筆者は防弾素材の貫通試験のため、30口径のM24狙撃ライフルなどを時々撃ちます(外国です、念のため)が、軍隊等で使用する正規の狙撃用弾薬は、火薬が強いため発射後張り付き気味となり、次弾の装てんにはボルトレバーを下から叩くように強く力を加えないと廻せません。 また前後のスライド操作にもそれなりに力を入れないと動きません。 映画"プライベートライアン"正式な英語では、"プリベッツ(二等兵)・ライアン"と言うそうですが、この映画の後半に教会の建物から海兵隊の狙撃兵が迫り来るドイツ兵を必死になって狙撃するシーンがあります。 十分研究し考証した演技だと感じましたが、狙撃手の彼は左利きのため右にあるボルトレバー(コウカン漢字が出ません)を左手で操作するのですが、器用に素早く操作しておりましたが、軽くスムースに動くボルトに違和感を覚えました。

筆者の拙い経験から、30口径のボルトアクションライフルは、10秒間で単に発射だけであれば3発撃てます。 しかし照準眼鏡を使用して照準、発射できるのは2発までと断言します。 10秒間に6発発射し、移動する目標に5発も当てるためには最低3丁のライフルが使用されたと勝手に断定します。 また、弾道からは前後2方向からの交差射撃を行っていることを示しています。 後方から a c3~4発発射(の兆弾により現場前方の鉄道橋下の中央付近で頬に怪我をした人がいたのでは後方から) 、前方右方向からd とすると無理なく説明がつきます。
現代の警察や軍では単独で狙撃を実行することはありません。 射手と観測的手兼通信手の最低2名でユニットが構成され、複数配置します。

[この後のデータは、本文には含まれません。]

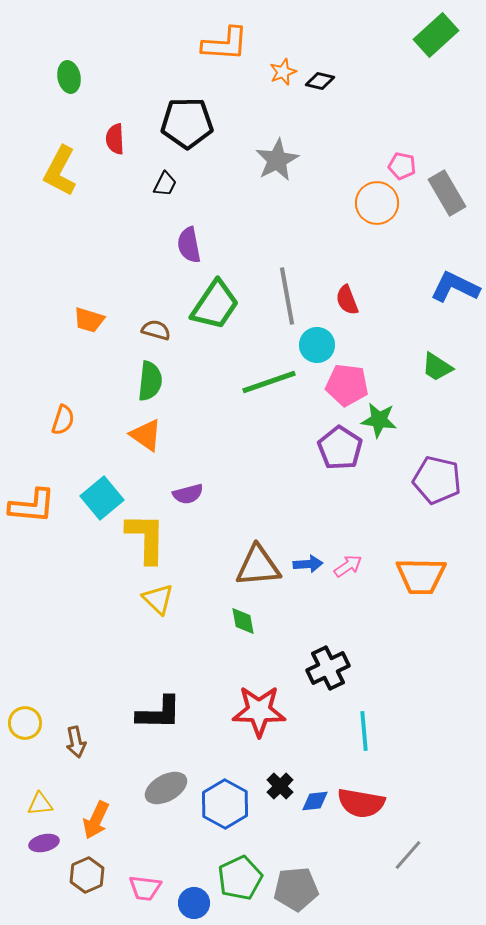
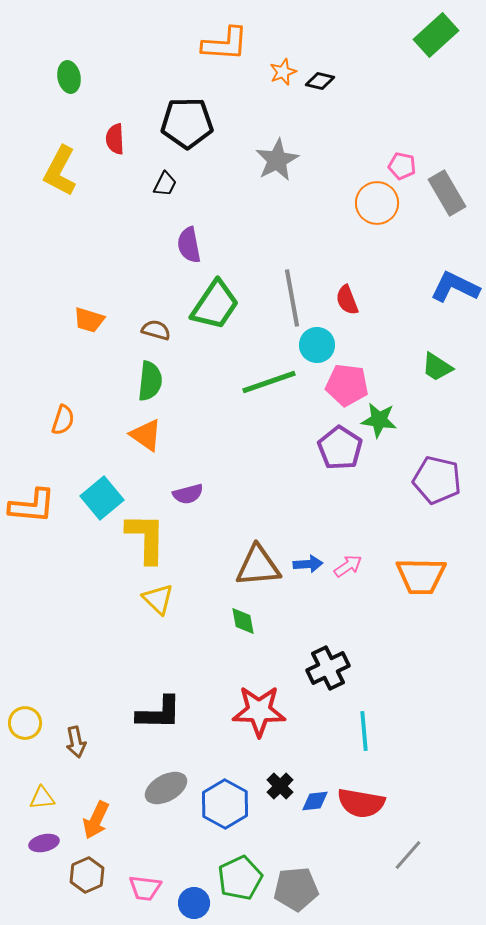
gray line at (287, 296): moved 5 px right, 2 px down
yellow triangle at (40, 804): moved 2 px right, 6 px up
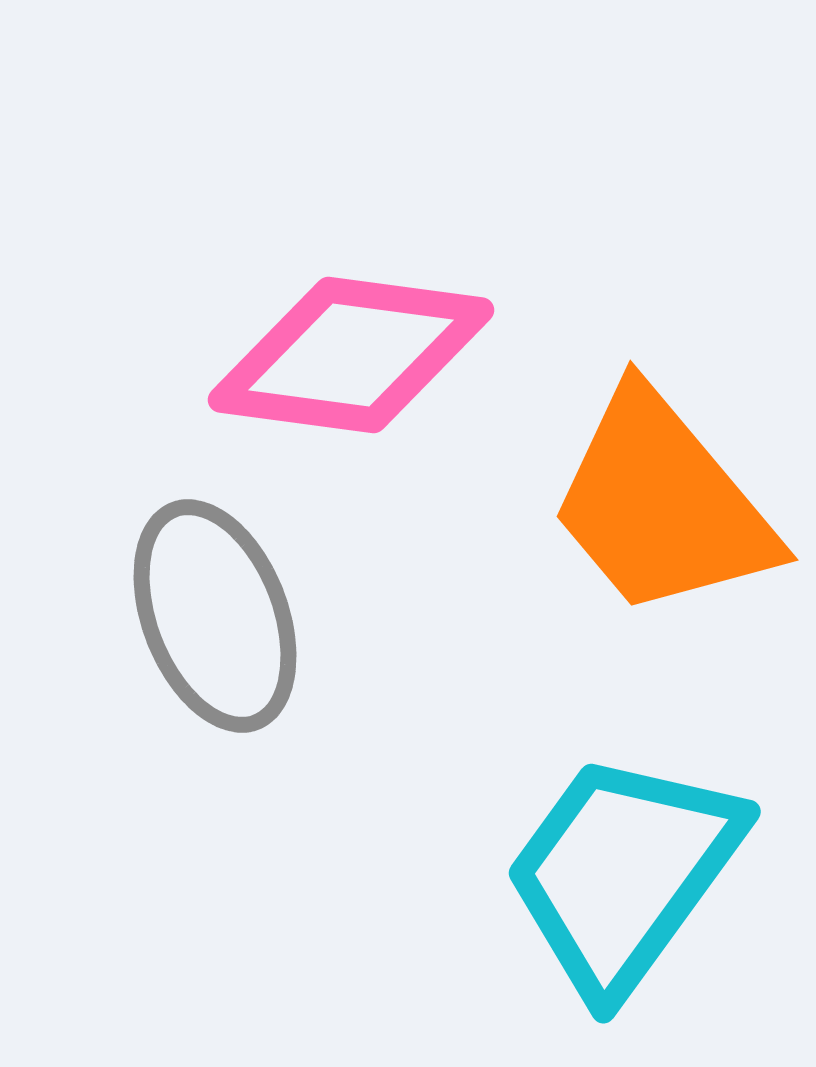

さらにこれをバックアップするチームと現地指揮官のセットが基本です。 この事件では、ほぼ同時に一斉射撃に近い状態で発砲していますが、そのような射撃を行うには、現代のSWATチーム同様に、現地指揮所を設置し、大統領の車列の動きを逐一観察、無線で通報し、周到な用意の中で、狙え、撃てなどの具体的な指示が出ていたと見るべきでしょう。 なおJFK事件が起きたのは、ベトナム戦争初期の頃ですので、現代のような携帯性、秘匿性に優れた小型、高性能のトランジスター式トランシーバーは、普及していなかったはずです。 容易に秘匿できない大型の機材、たとえばパトカー、白バイ用の車載式や歩兵用の背中に背負うトランシーバーしかありません。 狙撃場所とされた教科書ビル6階に無線機を持ち込み、持ち出したのか、それとも別の場所または別の指令方法があったのか疑問が残ります。 いずれにせよ、何らかの本格的な機材や人員を提供できるバックアップがあったことを窺わせます。